The reason I brought that up, is that back in the early 90’s when I was studying in Poly, we sometimes collaborated with local laser cutters.
One of the more daunting tasks -one that I don’t think was ever fully resolved because the root of the problem was kind of hardwired into the controller- was trying to cut (stackable) evolvent gears out of 10mm+ steel sheets.
The problem was that their Cad/Cam software obviously divided the complex evolvent path into multiple (100 or so) segments, and the controller just couldn’t keep up.
So either there was a bridge, or a puddle in every node.
Since the result looked horrendeous at best as can be imagined, I suggested simple arcs as the sides of the teeth, stack the individual gears, and ground just as gears are traditionally made.
That would’ve still saved a ton of money, and the evolvent path still was within’ the surface roughness of the arc so the surface hardening would’ve also been kept.
I graduated soon after that, so I don’t know what the solution eventually was, or if they even found one.
Yes I totally get the DOF. I am just trying to understand what doing a ramp test at cutting speed/power with the scale being at a decent incline will tell me exactly? And how do I interpret the results? Will I be looking at the back or the front or ?? What is confusing me is the laser will cut through at an angle. And that angled cut will be thicker than the actual thickness of the material I will be cutting.
I just went with 30° as a quick example. Not sure exactly how steep my ramp is.
Sorry for my ignorance. Just wanting to understand.
That is an interesting thought. It clearly is a setting or something since I have the same controller as so many others and not all seem to have this issue. Maybe others that are more knowledgeable can jump in?
It’s not for cutting, it’s for looking at the line it produces for it’s most thin range. Measure from the material to the nozzle and you have your focus distance. If you look at the resulting pattern, it will be fat at the top/bottom and skinny in the middle.
The range of skinny is it’s dof.
All a ramp test does is confirm focus position… and give you an idea of it’s dof.
The vertical distance difference will be on the order of 10 mm, maximum, and the length could be 300 mm if that’s the piece of plywood / MDF you have on hand. The angle will be 2° = atan(10/300) and the thickness will be 1/cos(2°) = 1.0006 times the original material thickness = not a problem.
But, as @jkwilborn points out, you don’t want a cut, you want a line on the surface so you can examine the width scorched on the material to find the narrowest section. Paper will work when you throttle the laser down enough to just mark it, although you should tape it down to keep it flat.
The ramp test I was proposing was to observe the characteristics of the cut (top, bottom, and middle) as the depth of focus (in red) slowly moves down through the material.

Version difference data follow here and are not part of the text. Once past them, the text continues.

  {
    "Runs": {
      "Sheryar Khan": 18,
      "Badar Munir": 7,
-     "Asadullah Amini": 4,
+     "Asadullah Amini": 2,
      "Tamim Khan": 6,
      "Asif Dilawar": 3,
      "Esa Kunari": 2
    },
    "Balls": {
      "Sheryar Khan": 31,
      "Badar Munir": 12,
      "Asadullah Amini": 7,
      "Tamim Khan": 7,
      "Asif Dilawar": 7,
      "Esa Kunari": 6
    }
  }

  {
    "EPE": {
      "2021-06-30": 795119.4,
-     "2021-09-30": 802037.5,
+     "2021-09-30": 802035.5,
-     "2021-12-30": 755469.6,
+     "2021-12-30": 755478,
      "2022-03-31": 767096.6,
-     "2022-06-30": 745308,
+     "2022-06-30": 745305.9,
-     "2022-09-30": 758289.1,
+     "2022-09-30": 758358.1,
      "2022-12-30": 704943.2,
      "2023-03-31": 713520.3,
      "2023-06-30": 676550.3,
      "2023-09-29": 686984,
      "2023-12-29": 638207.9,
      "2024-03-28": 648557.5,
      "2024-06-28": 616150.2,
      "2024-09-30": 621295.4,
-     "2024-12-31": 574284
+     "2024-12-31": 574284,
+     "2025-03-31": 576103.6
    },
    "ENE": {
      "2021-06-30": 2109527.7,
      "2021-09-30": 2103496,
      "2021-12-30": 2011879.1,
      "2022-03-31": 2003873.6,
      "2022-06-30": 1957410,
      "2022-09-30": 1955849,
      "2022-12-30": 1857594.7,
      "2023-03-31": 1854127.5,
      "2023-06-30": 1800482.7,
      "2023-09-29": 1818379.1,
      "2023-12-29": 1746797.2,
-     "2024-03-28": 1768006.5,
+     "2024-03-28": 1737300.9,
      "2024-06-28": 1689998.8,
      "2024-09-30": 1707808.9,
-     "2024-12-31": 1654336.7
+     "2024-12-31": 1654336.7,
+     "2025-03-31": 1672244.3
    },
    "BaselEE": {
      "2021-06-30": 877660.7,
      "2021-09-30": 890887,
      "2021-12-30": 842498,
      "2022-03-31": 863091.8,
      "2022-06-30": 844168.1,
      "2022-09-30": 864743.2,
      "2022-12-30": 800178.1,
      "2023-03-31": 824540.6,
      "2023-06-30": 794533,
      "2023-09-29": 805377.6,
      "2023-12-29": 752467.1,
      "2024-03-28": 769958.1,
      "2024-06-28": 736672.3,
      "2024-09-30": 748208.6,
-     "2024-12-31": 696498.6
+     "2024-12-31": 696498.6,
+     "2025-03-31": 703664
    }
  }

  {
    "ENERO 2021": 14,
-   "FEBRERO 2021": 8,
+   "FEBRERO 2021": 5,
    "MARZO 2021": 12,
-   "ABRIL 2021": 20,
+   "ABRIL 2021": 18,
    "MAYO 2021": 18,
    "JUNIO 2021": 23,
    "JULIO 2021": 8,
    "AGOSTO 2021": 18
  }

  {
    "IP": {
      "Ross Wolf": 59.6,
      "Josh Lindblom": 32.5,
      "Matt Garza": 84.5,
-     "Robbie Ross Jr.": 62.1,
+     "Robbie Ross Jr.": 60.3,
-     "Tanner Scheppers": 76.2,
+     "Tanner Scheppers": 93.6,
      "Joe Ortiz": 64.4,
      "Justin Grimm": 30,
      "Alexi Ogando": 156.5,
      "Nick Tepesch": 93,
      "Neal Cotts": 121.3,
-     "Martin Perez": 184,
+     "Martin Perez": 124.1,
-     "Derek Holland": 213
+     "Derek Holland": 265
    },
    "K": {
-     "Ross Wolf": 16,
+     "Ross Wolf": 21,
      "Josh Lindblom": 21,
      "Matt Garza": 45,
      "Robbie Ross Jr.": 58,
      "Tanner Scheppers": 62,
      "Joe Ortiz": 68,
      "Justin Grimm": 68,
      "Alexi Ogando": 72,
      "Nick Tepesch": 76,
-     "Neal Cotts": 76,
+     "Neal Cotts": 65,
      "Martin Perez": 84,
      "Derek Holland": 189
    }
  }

The jagged lines at the bottom of the cut are the result of the focus slightly flaring at the bottom (due to both the lens and deflections in the material), and so should improve as the depth of focus moves to include that area, but at the cost of losing quality at the top.
The ramp angle is very slight (1-2degs), the blue rectangles in this pic represent the rough height of a focus spacer you would normally use between nozzle and material surface, the ramp length roughly 300-350mm long. The ramp is lifted at one end by 1x focus spacer (just to avoid flashback) and at the other end by 2x focus spacers:
The reason for this test is to determine (by observation) the best overall focus height for cutting your job given your requirements and all the unique factors of your setup … your air, your MDF, your focus lens, etc.

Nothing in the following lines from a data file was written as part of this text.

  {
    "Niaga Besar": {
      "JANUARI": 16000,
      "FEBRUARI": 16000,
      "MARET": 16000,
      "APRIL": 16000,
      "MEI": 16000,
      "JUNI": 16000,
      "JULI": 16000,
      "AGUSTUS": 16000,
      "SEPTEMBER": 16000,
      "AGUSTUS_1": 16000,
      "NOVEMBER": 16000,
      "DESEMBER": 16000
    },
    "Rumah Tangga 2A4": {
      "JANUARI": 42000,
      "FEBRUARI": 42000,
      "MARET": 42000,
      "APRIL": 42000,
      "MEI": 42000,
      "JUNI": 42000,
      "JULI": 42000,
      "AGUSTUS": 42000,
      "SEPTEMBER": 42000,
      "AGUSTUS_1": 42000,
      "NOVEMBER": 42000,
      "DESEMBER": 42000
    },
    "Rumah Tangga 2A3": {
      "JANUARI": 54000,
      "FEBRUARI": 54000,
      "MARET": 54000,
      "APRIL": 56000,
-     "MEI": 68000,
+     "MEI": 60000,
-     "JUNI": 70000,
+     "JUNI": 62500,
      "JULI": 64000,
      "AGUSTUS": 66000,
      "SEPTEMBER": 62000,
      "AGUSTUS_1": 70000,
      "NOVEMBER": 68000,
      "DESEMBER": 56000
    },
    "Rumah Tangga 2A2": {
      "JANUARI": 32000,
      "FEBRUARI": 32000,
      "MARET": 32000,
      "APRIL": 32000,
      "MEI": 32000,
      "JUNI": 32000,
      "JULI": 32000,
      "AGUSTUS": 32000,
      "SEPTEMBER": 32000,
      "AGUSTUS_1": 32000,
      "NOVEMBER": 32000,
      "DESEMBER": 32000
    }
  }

As usual, make sure your optics are nice and clean before running the test and that your focussing lens is also correctly oriented (curved side facing upwards).

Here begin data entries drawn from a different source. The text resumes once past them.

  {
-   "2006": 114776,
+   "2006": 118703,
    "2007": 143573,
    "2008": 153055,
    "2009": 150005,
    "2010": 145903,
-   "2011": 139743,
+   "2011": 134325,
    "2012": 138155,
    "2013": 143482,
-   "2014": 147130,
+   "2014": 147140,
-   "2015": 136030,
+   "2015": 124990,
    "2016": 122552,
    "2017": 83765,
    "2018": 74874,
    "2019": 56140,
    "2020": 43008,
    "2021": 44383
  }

Another test I would recommend is to pulse a pinhole spot on a piece of scrap at focus height, then lower the z-table about an inch or so then pulse again, and check if the pinhole and the larger pulse spot are concentric. This is a quick test to see if the beam is perpendicular to your work (if not perpendicular - that might help explain (along with general flaring) those cling on artifacts on the underside at the very end of the cut).